With Sydney's addition in 2025 there are now seven stars to chase. They differ wildly: Berlin and Chicago are PR courses, New York and Sydney are hard-effort spectacles, and Boston you have to earn. Here's the honest comparison.

  1. 1

    Berlin, Germany · September · 73 m gain · -6 m net

    The fastest marathon course in the world on paper: wide boulevards, gentle curves, and virtually no climbing. More world records have fallen here than anywhere else. Pacing discipline is the only hazard — the course gives you no excuse to slow down.

  2. 2

    Chicago, USA · October · 74 m gain · +1 m net

    Pancake-flat loop through 29 neighborhoods with enormous crowd support. The only 'climb' is a highway overpass at kilometre 41. Tall buildings can confuse GPS early — run by feel and the split clocks.

  3. 3

    Tokyo, Japan · March · 60 m gain · -38 m net

    Gently net-downhill first half through Shinjuku, then flat out-and-back sections along wide avenues. Several 180° turnarounds late require patience, but conditions and surface make this a genuine PR course.

  4. 4

    London, United Kingdom · April · 127 m gain · -34 m net

    Fast, slightly net-downhill tour of the Thames with the deepest crowds in the sport. The first 5 km drop ~30 m; from there it's flat with grinding cobbled corners around the Tower of London late.

  5. 5

    Boston, USA · April · 248 m gain · -140 m net

    Net downhill but deceptively hard: the first 25 km drop steadily and wreck quads that go out too fast, then the Newton hills (km 26–34, capped by Heartbreak Hill) arrive exactly when glycogen runs out.
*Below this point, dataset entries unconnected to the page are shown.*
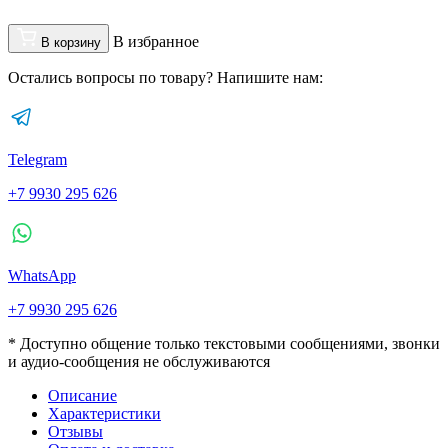
В избранное
В корзину
Остались вопросы по товару? Напишите нам:
Telegram
+7 9930 295 626
WhatsApp
+7 9930 295 626
* Доступно общение только текстовыми сообщениями, звонки
и аудио-сообщения не обслуживаются
Описание
Характеристики
Отзывы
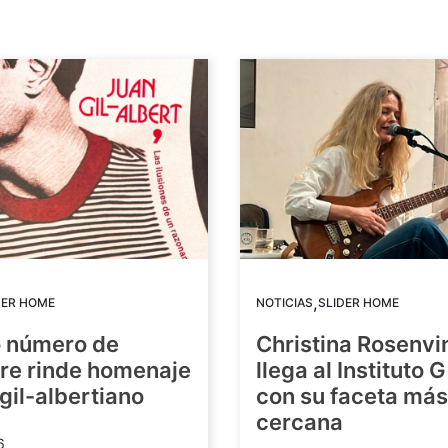
,
DER HOME
NOTICIAS
SLIDER HOME
o número de
Christina Rosenvi
re rinde homenaje
llega al Instituto 
 gil-albertiano
con su faceta más
cercana
6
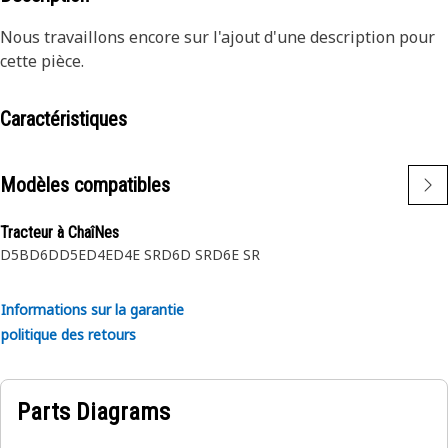
Nous travaillons encore sur l'ajout d'une description pour
cette pièce.
Caractéristiques
Modèles compatibles
Tracteur à ChaîNes
D5B
D6D
D5E
D4E
D4E SR
D6D SR
D6E SR
Informations sur la garantie
politique des retours
Parts Diagrams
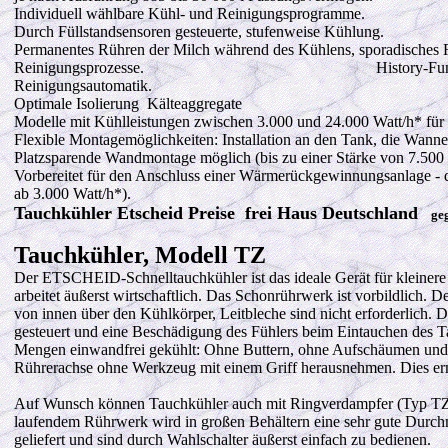
Individuell wählbare Kühl- und Reinigungsprogramme.
Durch Füllstandsensoren gesteuerte, stufenweise Kühlung.
Permanentes Rühren der Milch während des Kühlens, sporadisches 
Reinigungsprozesse. History-Funktion zeigt K
Reinigungsautomatik.
Optimale Isolierung Kälteaggregate
Modelle mit Kühlleistungen zwischen 3.000 und 24.000 Watt/h* für
Flexible Montagemöglichkeiten: Installation an den Tank, die Wann
Platzsparende Wandmontage möglich (bis zu einer Stärke von 7.500
Vorbereitet für den Anschluss einer Wärmerückgewinnungsanlage -
ab 3.000 Watt/h*).
Tauchkühler Etscheid Preise frei Haus Deutschland
geg
Tauchkühler, Modell TZ
Der ETSCHEID-Schnelltauchkühler ist das ideale Gerät für kleinere 
arbeitet äußerst wirtschaftlich. Das Schonrührwerk ist vorbildlich.
von innen über den Kühlkörper, Leitbleche sind nicht erforderlich. D
gesteuert und eine Beschädigung des Fühlers beim Eintauchen des T
Mengen einwandfrei gekühlt: Ohne Buttern, ohne Aufschäumen und o
Rührerachse ohne Werkzeug mit einem Griff herausnehmen. Dies erm
Auf Wunsch können Tauchkühler auch mit Ringverdampfer (Typ TZR
laufendem Rührwerk wird in großen Behältern eine sehr gute Durchm
geliefert und sind durch Wahlschalter äußerst einfach zu bedienen.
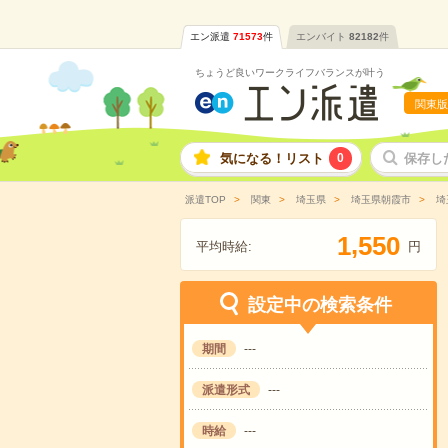
エン派遣
71573
件
エンバイト
82182
件
ちょうど良いワークライフバランスが叶う
関東版
気になる！リスト
0
保存し
派遣TOP
関東
埼玉県
埼玉県朝霞市
埼
,
1
5
5
0
平均時給:
円
設定中の検索条件
期間
---
派遣形式
---
時給
---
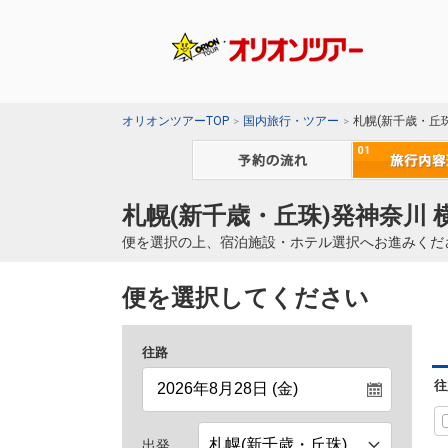
オリオンツアーTOP
国内旅行・ツアー
札幌(新千歳・丘
札幌(新千歳・丘珠)発神奈川 
便を選択の上、宿泊施設・ホテル選択へお進みくだ
便を選択してください
往路
往
出発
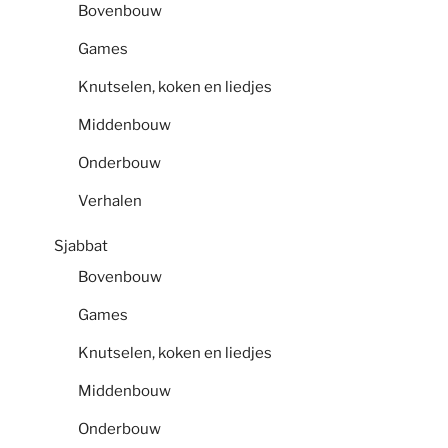
Bovenbouw
Games
Knutselen, koken en liedjes
Middenbouw
Onderbouw
Verhalen
Sjabbat
Bovenbouw
Games
Knutselen, koken en liedjes
Middenbouw
Onderbouw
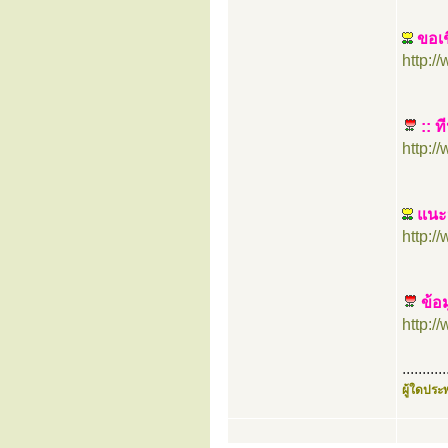
ขอเช
http:
:: 
http:
แนะ
http:
ข้อ
http:
...........
ผู้ใดประพ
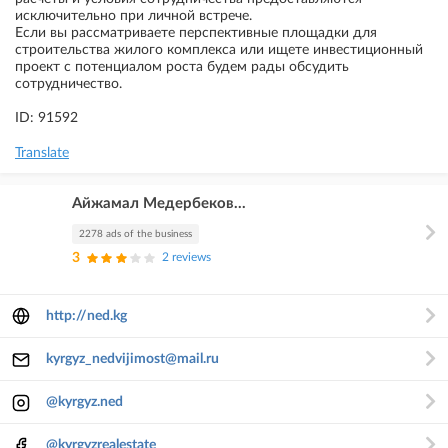
исключительно при личной встрече.
Если вы рассматриваете перспективные площадки для
строительства жилого комплекса или ищете инвестиционный
проект с потенциалом роста будем рады обсудить
сотрудничество.
ID: 91592
Translate
Айжамал Медербеков...
2278 ads of the business
3
2 reviews
http://ned.kg
kyrgyz_nedvijimost@mail.ru
@kyrgyz.ned
@kyrgyzrealestate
Even splits here means banking restraint, not time.

  6. 6

    New York, USA · November · 246 m gain · -5 m net

    The hardest of the majors to race fast: five bridges (no crowds, plenty of wind), rolling Central Park finish, and a Verrazzano opening kilometre that climbs 40 m. You run New York for the experience — or pace the bridges honestly and surprise yourself.

  7. 7

    Sydney, Australia · August · 310 m gain · -83 m net

    The hilliest of the seven majors: a punchy, rolling course over the Harbour Bridge with a spectacular Opera House finish. Treat it like a hard-effort course — chase the experience and the Seven Star medal, not a PR.